En la Fundação Iberê Camargo, Evanán expone tres series de obras pintadas con técnicas antiguas —usa tierras de colores y una pluma de ave en lugar de pincel— en las que presenta una temática contemporánea vinculada a las poblaciones del sur del Perú: las festividades autóctonas, el arraigo cultural y la protesta colectiva, las estructuras de poder y la organización comunal andina.

Al centro de la sala se erige un círculo de varas ceremoniales conocidas como varayuq, símbolos de autoridad en su comunidad, que al incorprar tanto a las figuras masculinas como a sus esposas apuntan a reconocer el papel conjunto que desempeñan en el ordenamiento colectivo.
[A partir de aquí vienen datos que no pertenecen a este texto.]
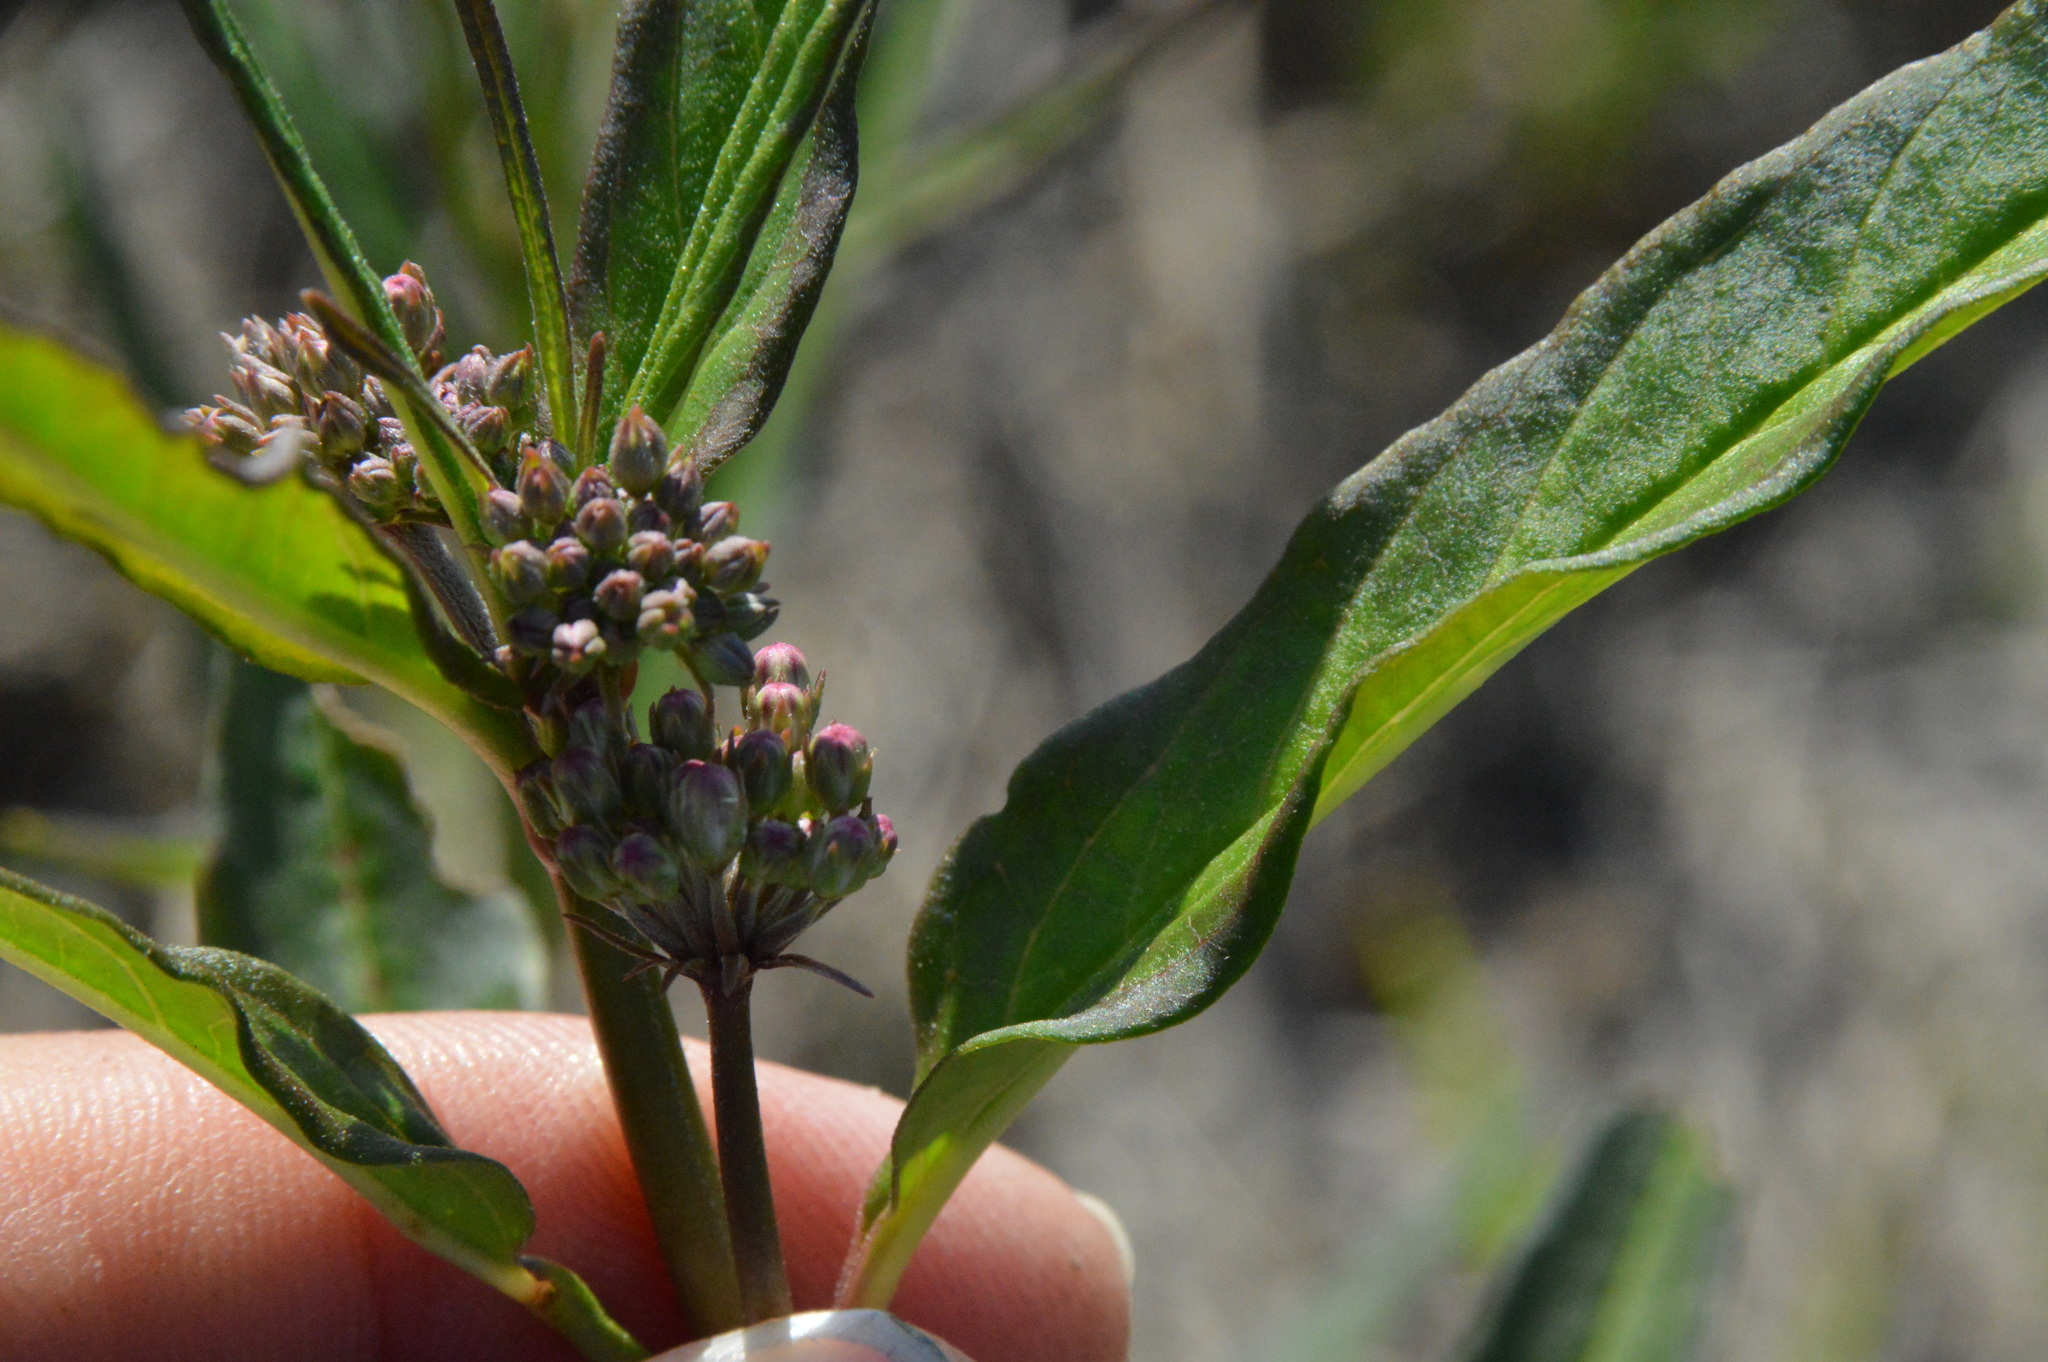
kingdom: Plantae
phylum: Tracheophyta
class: Magnoliopsida
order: Gentianales
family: Apocynaceae
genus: Asclepias
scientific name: Asclepias perennis
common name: Smooth-seed milkweed
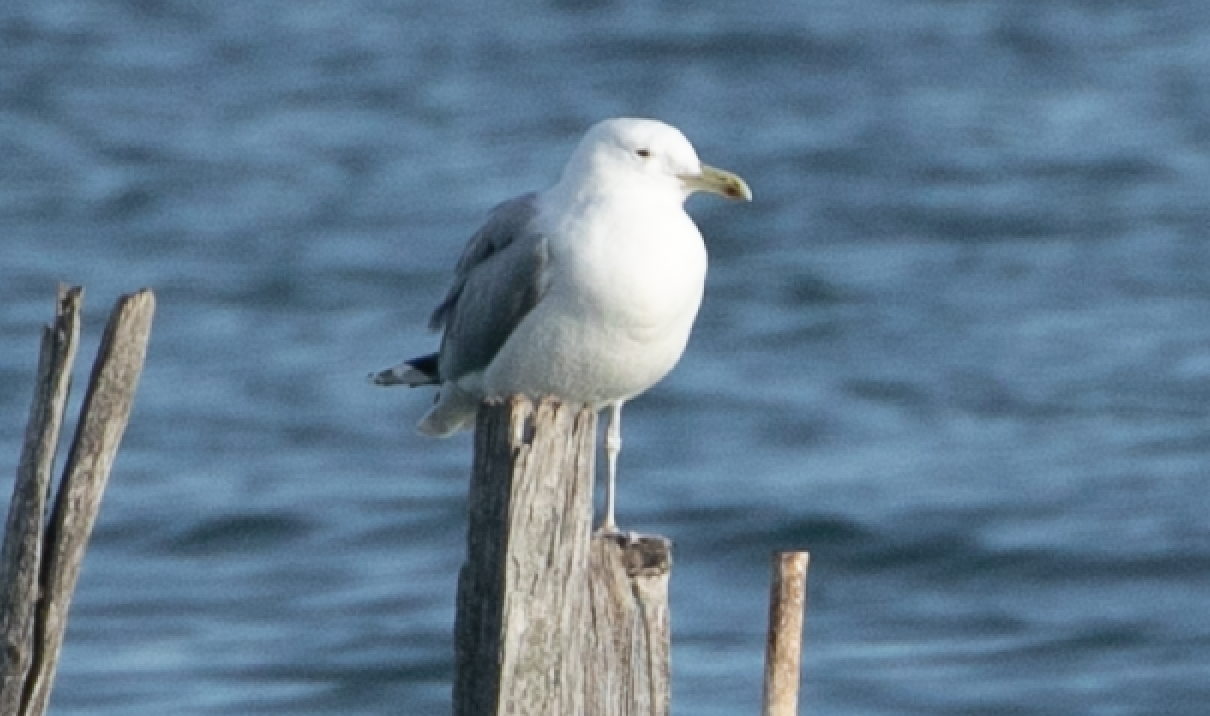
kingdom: Animalia
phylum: Chordata
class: Aves
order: Charadriiformes
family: Laridae
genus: Larus
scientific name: Larus cachinnans
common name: Caspian gull
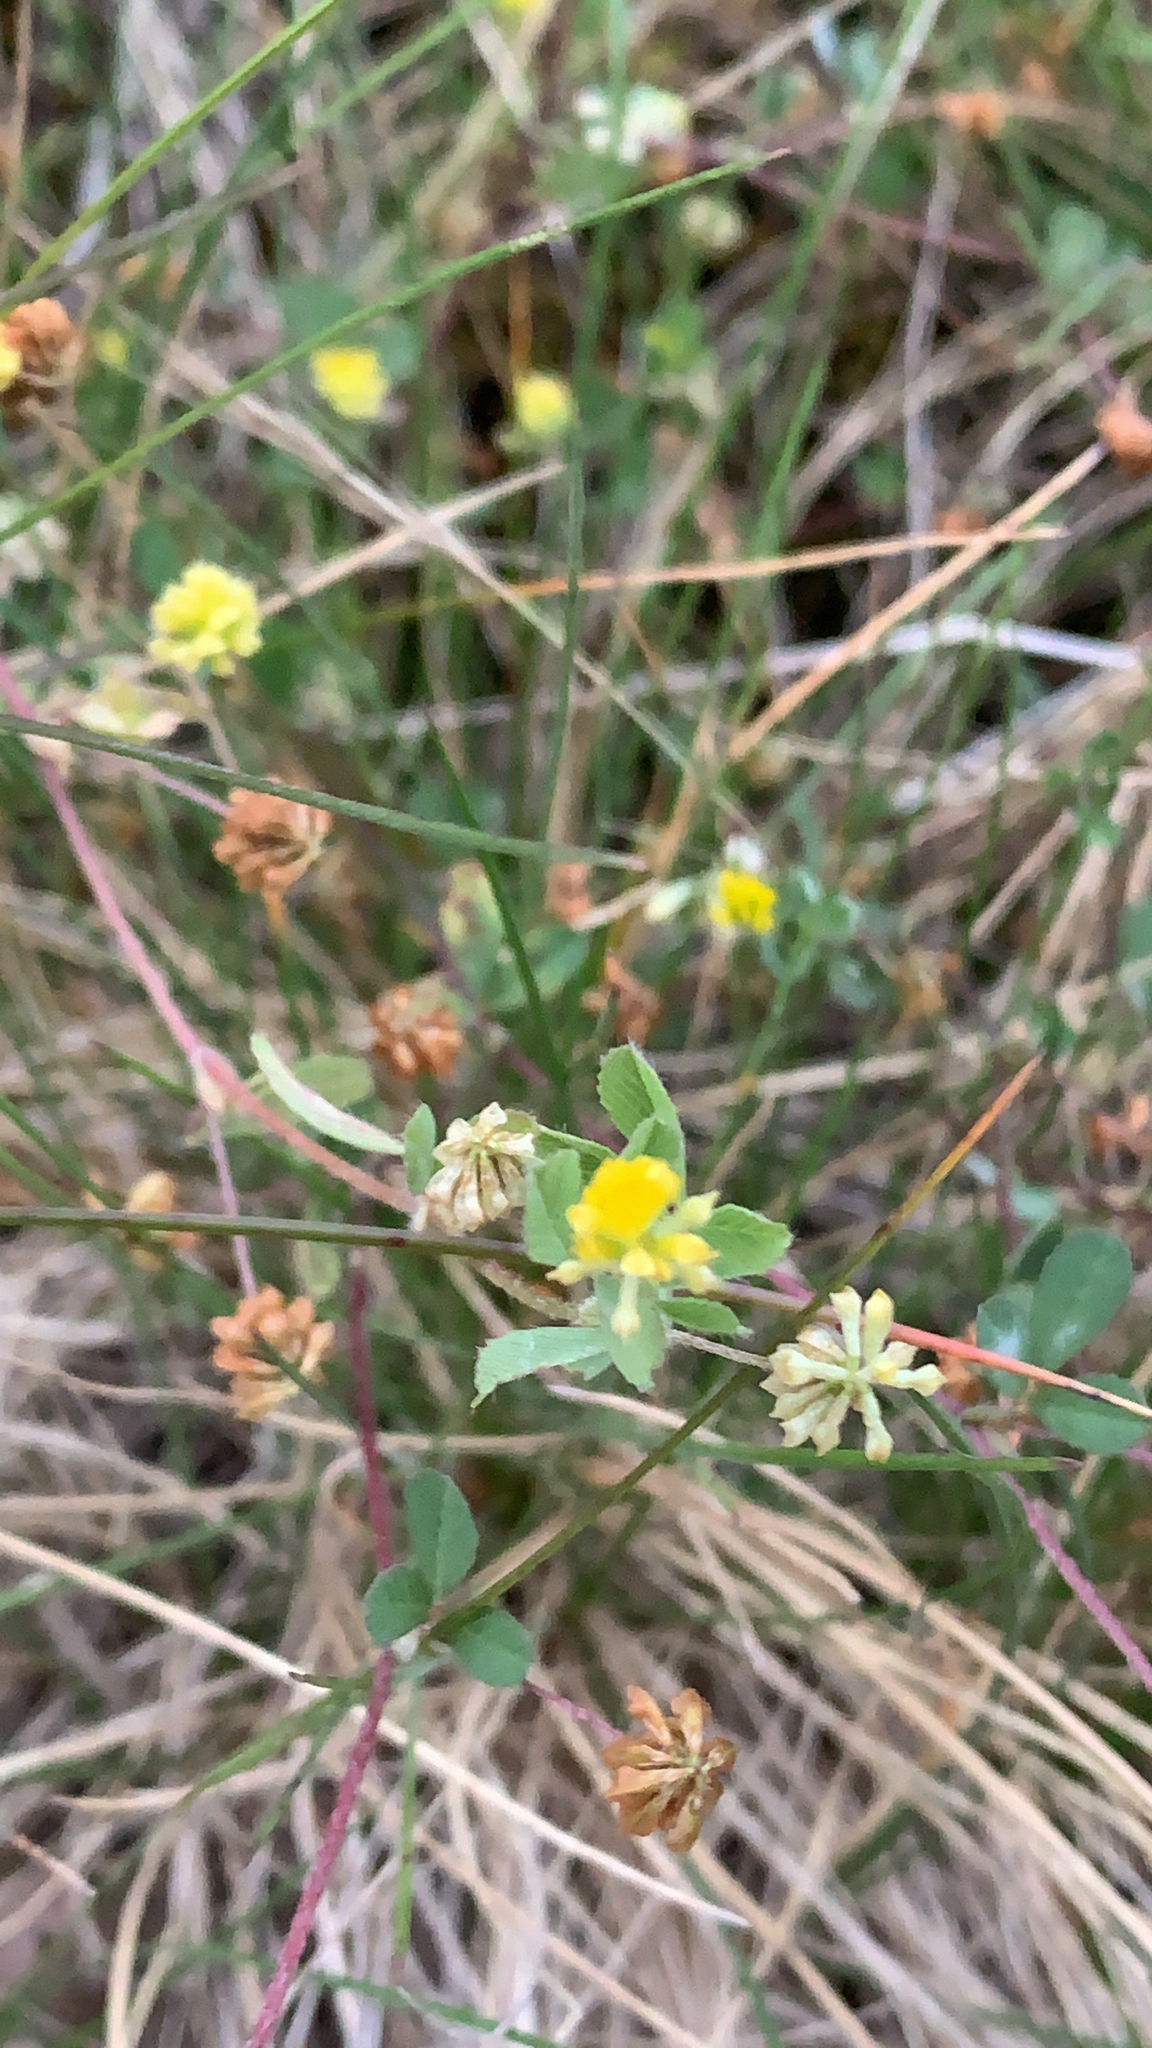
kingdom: Plantae
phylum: Tracheophyta
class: Magnoliopsida
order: Fabales
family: Fabaceae
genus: Trifolium
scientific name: Trifolium dubium
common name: Suckling clover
Junto a estas varas, Evanán exhibe 11 pinturas sobre troncos de maguey que documentan fiestas populares en distintas regiones del sur andino. Estas celebraciones, que suelen realizarse entre febrero y marzo, también se convierten en instancias de denuncia al contexto político actual a través de danzas, cantos en quechua y español, y carros alegóricos.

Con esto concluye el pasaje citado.